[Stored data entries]
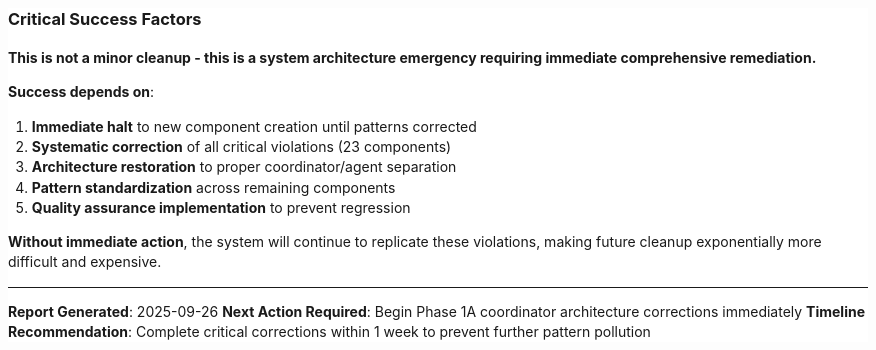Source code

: ### Critical Success Factors

**This is not a minor cleanup - this is a system architecture emergency requiring immediate comprehensive remediation.**

**Success depends on**:
1. **Immediate halt** to new component creation until patterns corrected
2. **Systematic correction** of all critical violations (23 components)
3. **Architecture restoration** to proper coordinator/agent separation
4. **Pattern standardization** across remaining components
5. **Quality assurance implementation** to prevent regression

**Without immediate action**, the system will continue to replicate these violations, making future cleanup exponentially more difficult and expensive.

---

**Report Generated**: 2025-09-26
**Next Action Required**: Begin Phase 1A coordinator architecture corrections immediately
**Timeline Recommendation**: Complete critical corrections within 1 week to prevent further pattern pollution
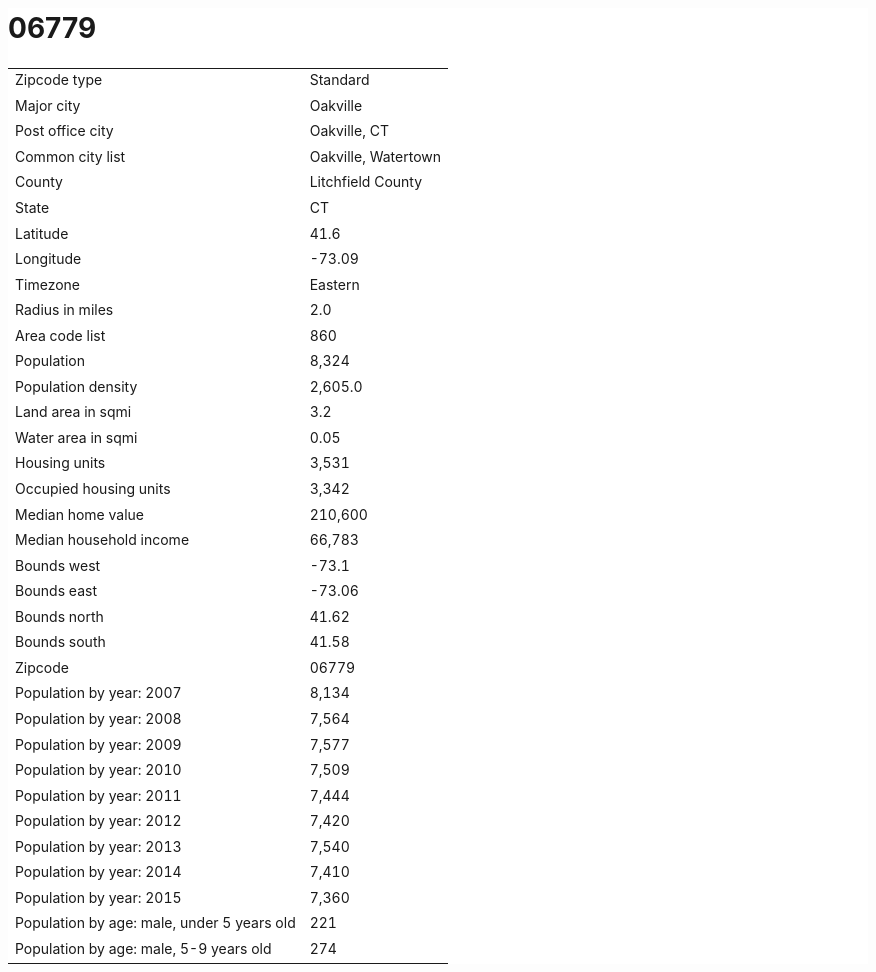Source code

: 06779
=====
|||
|--|--|
|Zipcode type|Standard|
|Major city|Oakville|
|Post office city|Oakville, CT|
|Common city list|Oakville, Watertown|
|County|Litchfield County|
|State|CT|
|Latitude|41.6|
|Longitude|-73.09|
|Timezone|Eastern|
|Radius in miles|2.0|
|Area code list|860|
|Population|8,324|
|Population density|2,605.0|
|Land area in sqmi|3.2|
|Water area in sqmi|0.05|
|Housing units|3,531|
|Occupied housing units|3,342|
|Median home value|210,600|
|Median household income|66,783|
|Bounds west|-73.1|
|Bounds east|-73.06|
|Bounds north|41.62|
|Bounds south|41.58|
|Zipcode|06779|
|Population by year: 2007|8,134|
|Population by year: 2008|7,564|
|Population by year: 2009|7,577|
|Population by year: 2010|7,509|
|Population by year: 2011|7,444|
|Population by year: 2012|7,420|
|Population by year: 2013|7,540|
|Population by year: 2014|7,410|
|Population by year: 2015|7,360|
|Population by age: male, under 5 years old|221|
|Population by age: male, 5-9 years old|274|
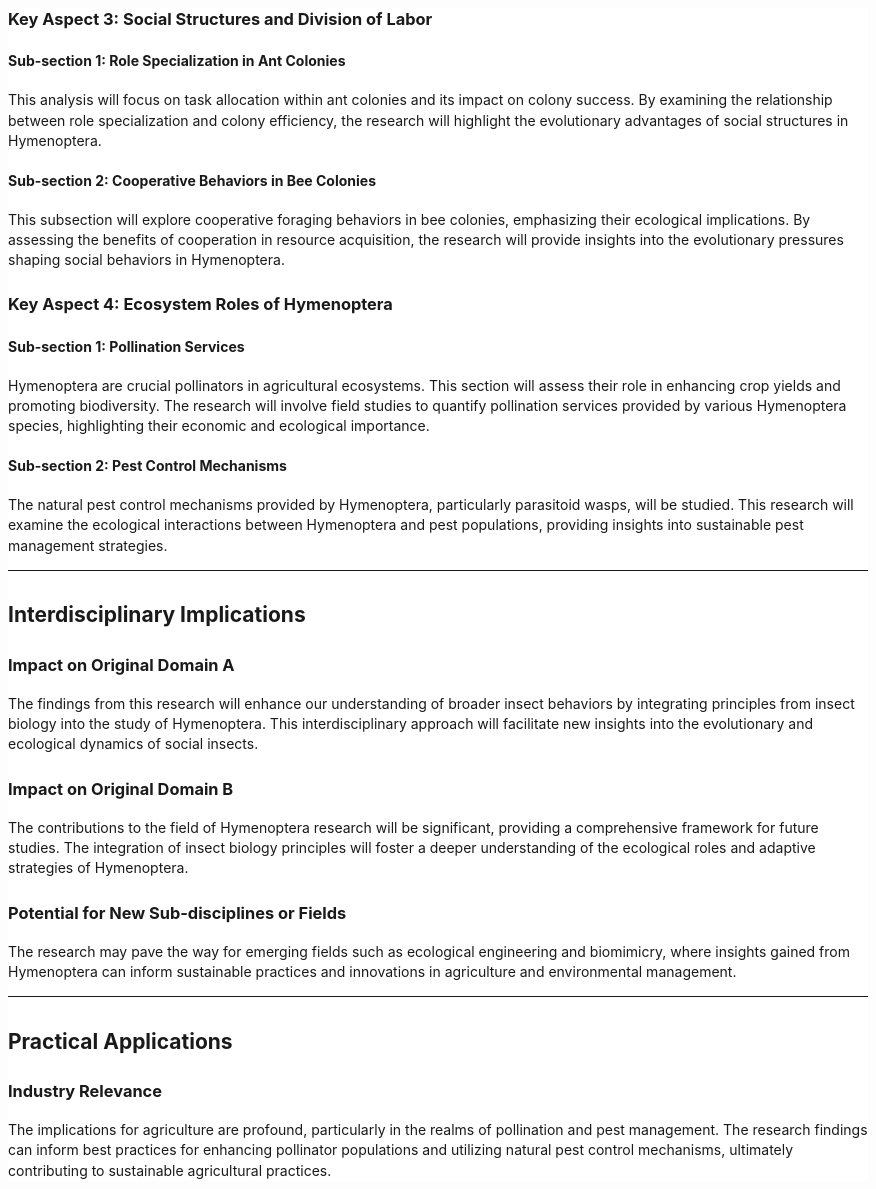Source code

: ### Key Aspect 3: Social Structures and Division of Labor

#### Sub-section 1: Role Specialization in Ant Colonies
This analysis will focus on task allocation within ant colonies and its impact on colony success. By examining the relationship between role specialization and colony efficiency, the research will highlight the evolutionary advantages of social structures in Hymenoptera.

#### Sub-section 2: Cooperative Behaviors in Bee Colonies
This subsection will explore cooperative foraging behaviors in bee colonies, emphasizing their ecological implications. By assessing the benefits of cooperation in resource acquisition, the research will provide insights into the evolutionary pressures shaping social behaviors in Hymenoptera.

### Key Aspect 4: Ecosystem Roles of Hymenoptera

#### Sub-section 1: Pollination Services
Hymenoptera are crucial pollinators in agricultural ecosystems. This section will assess their role in enhancing crop yields and promoting biodiversity. The research will involve field studies to quantify pollination services provided by various Hymenoptera species, highlighting their economic and ecological importance.

#### Sub-section 2: Pest Control Mechanisms
The natural pest control mechanisms provided by Hymenoptera, particularly parasitoid wasps, will be studied. This research will examine the ecological interactions between Hymenoptera and pest populations, providing insights into sustainable pest management strategies.

---

## Interdisciplinary Implications

### Impact on Original Domain A
The findings from this research will enhance our understanding of broader insect behaviors by integrating principles from insect biology into the study of Hymenoptera. This interdisciplinary approach will facilitate new insights into the evolutionary and ecological dynamics of social insects.

### Impact on Original Domain B
The contributions to the field of Hymenoptera research will be significant, providing a comprehensive framework for future studies. The integration of insect biology principles will foster a deeper understanding of the ecological roles and adaptive strategies of Hymenoptera.

### Potential for New Sub-disciplines or Fields
The research may pave the way for emerging fields such as ecological engineering and biomimicry, where insights gained from Hymenoptera can inform sustainable practices and innovations in agriculture and environmental management.

---

## Practical Applications

### Industry Relevance
The implications for agriculture are profound, particularly in the realms of pollination and pest management. The research findings can inform best practices for enhancing pollinator populations and utilizing natural pest control mechanisms, ultimately contributing to sustainable agricultural practices.
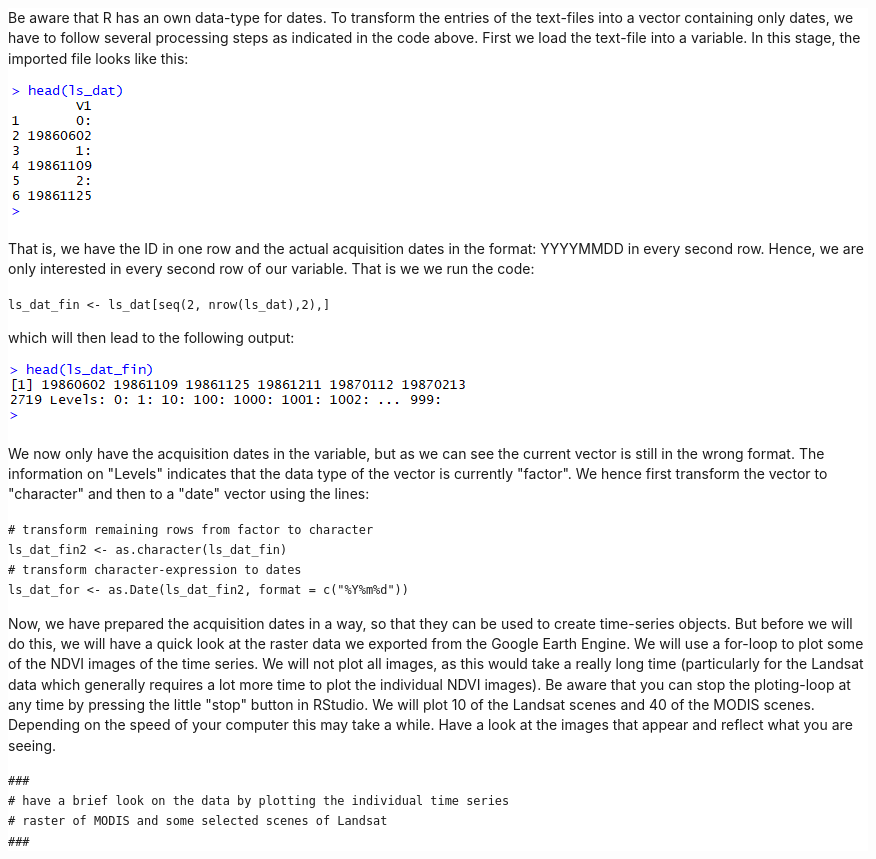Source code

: 

 Be aware that R has an own data-type for dates. To transform the entries of the text-files into a vector containing only dates, we have to follow several processing steps as indicated in the code above. First we load the text-file into a variable. In this stage, the imported file looks like this:

![](assets/gee_14.png)

That is, we  have the ID in one row and the actual acquisition dates in the format: YYYYMMDD in every second row. Hence, we are only interested in every second row of our variable. That is we we run the code:

	ls_dat_fin <- ls_dat[seq(2, nrow(ls_dat),2),]

which will then lead to the following output:

![](assets/gee_15.png)

We now only have the acquisition dates in the variable, but as we can see the current vector is still in the wrong format. The information on "Levels" indicates that the data type of the vector is currently "factor". We hence first transform the vector to "character" and then to a "date" vector using the lines:  

	# transform remaining rows from factor to character
	ls_dat_fin2 <- as.character(ls_dat_fin)
	# transform character-expression to dates
	ls_dat_for <- as.Date(ls_dat_fin2, format = c("%Y%m%d"))

Now, we have prepared the acquisition dates in a way, so that they can be used to create time-series objects. But before we will do this, we will have a quick look at the raster data we exported from the Google Earth Engine. We will use a for-loop to plot some of the NDVI images of the time series. We will not plot all images, as this would take a really long time (particularly for the Landsat data which generally requires a lot more time to plot the individual NDVI images). Be aware that you can stop the ploting-loop at any time by pressing the little "stop" button in RStudio. We will plot 10 of the Landsat scenes and 40 of the MODIS scenes. Depending on the speed of your computer this may take a while. Have a look at the images that appear and reflect what you are seeing.


	###
	# have a brief look on the data by plotting the individual time series
	# raster of MODIS and some selected scenes of Landsat
	###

To do: Write out all the items again with every "Oakville" changed to "Oakdale" and the rest left the same. Leave out the pictures.

Response to the exercise:
Source code

: ### Critical Success Factors

**This is not a minor cleanup - this is a system architecture emergency requiring immediate comprehensive remediation.**

**Success depends on**:
1. **Immediate halt** to new component creation until patterns corrected
2. **Systematic correction** of all critical violations (23 components)
3. **Architecture restoration** to proper coordinator/agent separation
4. **Pattern standardization** across remaining components
5. **Quality assurance implementation** to prevent regression

**Without immediate action**, the system will continue to replicate these violations, making future cleanup exponentially more difficult and expensive.

---

**Report Generated**: 2025-09-26
**Next Action Required**: Begin Phase 1A coordinator architecture corrections immediately
**Timeline Recommendation**: Complete critical corrections within 1 week to prevent further pattern pollution
Source code

: 06779
=====
|||
|--|--|
|Zipcode type|Standard|
|Major city|Oakdale|
|Post office city|Oakdale, CT|
|Common city list|Oakdale, Watertown|
|County|Litchfield County|
|State|CT|
|Latitude|41.6|
|Longitude|-73.09|
|Timezone|Eastern|
|Radius in miles|2.0|
|Area code list|860|
|Population|8,324|
|Population density|2,605.0|
|Land area in sqmi|3.2|
|Water area in sqmi|0.05|
|Housing units|3,531|
|Occupied housing units|3,342|
|Median home value|210,600|
|Median household income|66,783|
|Bounds west|-73.1|
|Bounds east|-73.06|
|Bounds north|41.62|
|Bounds south|41.58|
|Zipcode|06779|
|Population by year: 2007|8,134|
|Population by year: 2008|7,564|
|Population by year: 2009|7,577|
|Population by year: 2010|7,509|
|Population by year: 2011|7,444|
|Population by year: 2012|7,420|
|Population by year: 2013|7,540|
|Population by year: 2014|7,410|
|Population by year: 2015|7,360|
|Population by age: male, under 5 years old|221|
|Population by age: male, 5-9 years old|274|
Source code

: ### Key Aspect 3: Social Structures and Division of Labor

#### Sub-section 1: Role Specialization in Ant Colonies
This analysis will focus on task allocation within ant colonies and its impact on colony success. By examining the relationship between role specialization and colony efficiency, the research will highlight the evolutionary advantages of social structures in Hymenoptera.

#### Sub-section 2: Cooperative Behaviors in Bee Colonies
This subsection will explore cooperative foraging behaviors in bee colonies, emphasizing their ecological implications. By assessing the benefits of cooperation in resource acquisition, the research will provide insights into the evolutionary pressures shaping social behaviors in Hymenoptera.

### Key Aspect 4: Ecosystem Roles of Hymenoptera

#### Sub-section 1: Pollination Services
Hymenoptera are crucial pollinators in agricultural ecosystems. This section will assess their role in enhancing crop yields and promoting biodiversity. The research will involve field studies to quantify pollination services provided by various Hymenoptera species, highlighting their economic and ecological importance.

#### Sub-section 2: Pest Control Mechanisms
The natural pest control mechanisms provided by Hymenoptera, particularly parasitoid wasps, will be studied. This research will examine the ecological interactions between Hymenoptera and pest populations, providing insights into sustainable pest management strategies.

---

## Interdisciplinary Implications

### Impact on Original Domain A
The findings from this research will enhance our understanding of broader insect behaviors by integrating principles from insect biology into the study of Hymenoptera. This interdisciplinary approach will facilitate new insights into the evolutionary and ecological dynamics of social insects.

### Impact on Original Domain B
The contributions to the field of Hymenoptera research will be significant, providing a comprehensive framework for future studies. The integration of insect biology principles will foster a deeper understanding of the ecological roles and adaptive strategies of Hymenoptera.

### Potential for New Sub-disciplines or Fields
The research may pave the way for emerging fields such as ecological engineering and biomimicry, where insights gained from Hymenoptera can inform sustainable practices and innovations in agriculture and environmental management.

---

## Practical Applications

### Industry Relevance
The implications for agriculture are profound, particularly in the realms of pollination and pest management. The research findings can inform best practices for enhancing pollinator populations and utilizing natural pest control mechanisms, ultimately contributing to sustainable agricultural practices.
Source code

: 

 Be aware that R has an own data-type for dates. To transform the entries of the text-files into a vector containing only dates, we have to follow several processing steps as indicated in the code above. First we load the text-file into a variable. In this stage, the imported file looks like this:

![](assets/gee_14.png)

That is, we  have the ID in one row and the actual acquisition dates in the format: YYYYMMDD in every second row. Hence, we are only interested in every second row of our variable. That is we we run the code:

	ls_dat_fin <- ls_dat[seq(2, nrow(ls_dat),2),]

which will then lead to the following output:

![](assets/gee_15.png)

We now only have the acquisition dates in the variable, but as we can see the current vector is still in the wrong format. The information on "Levels" indicates that the data type of the vector is currently "factor". We hence first transform the vector to "character" and then to a "date" vector using the lines:  

	# transform remaining rows from factor to character
	ls_dat_fin2 <- as.character(ls_dat_fin)
	# transform character-expression to dates
	ls_dat_for <- as.Date(ls_dat_fin2, format = c("%Y%m%d"))

Now, we have prepared the acquisition dates in a way, so that they can be used to create time-series objects. But before we will do this, we will have a quick look at the raster data we exported from the Google Earth Engine. We will use a for-loop to plot some of the NDVI images of the time series. We will not plot all images, as this would take a really long time (particularly for the Landsat data which generally requires a lot more time to plot the individual NDVI images). Be aware that you can stop the ploting-loop at any time by pressing the little "stop" button in RStudio. We will plot 10 of the Landsat scenes and 40 of the MODIS scenes. Depending on the speed of your computer this may take a while. Have a look at the images that appear and reflect what you are seeing.


	###
	# have a brief look on the data by plotting the individual time series
	# raster of MODIS and some selected scenes of Landsat
	###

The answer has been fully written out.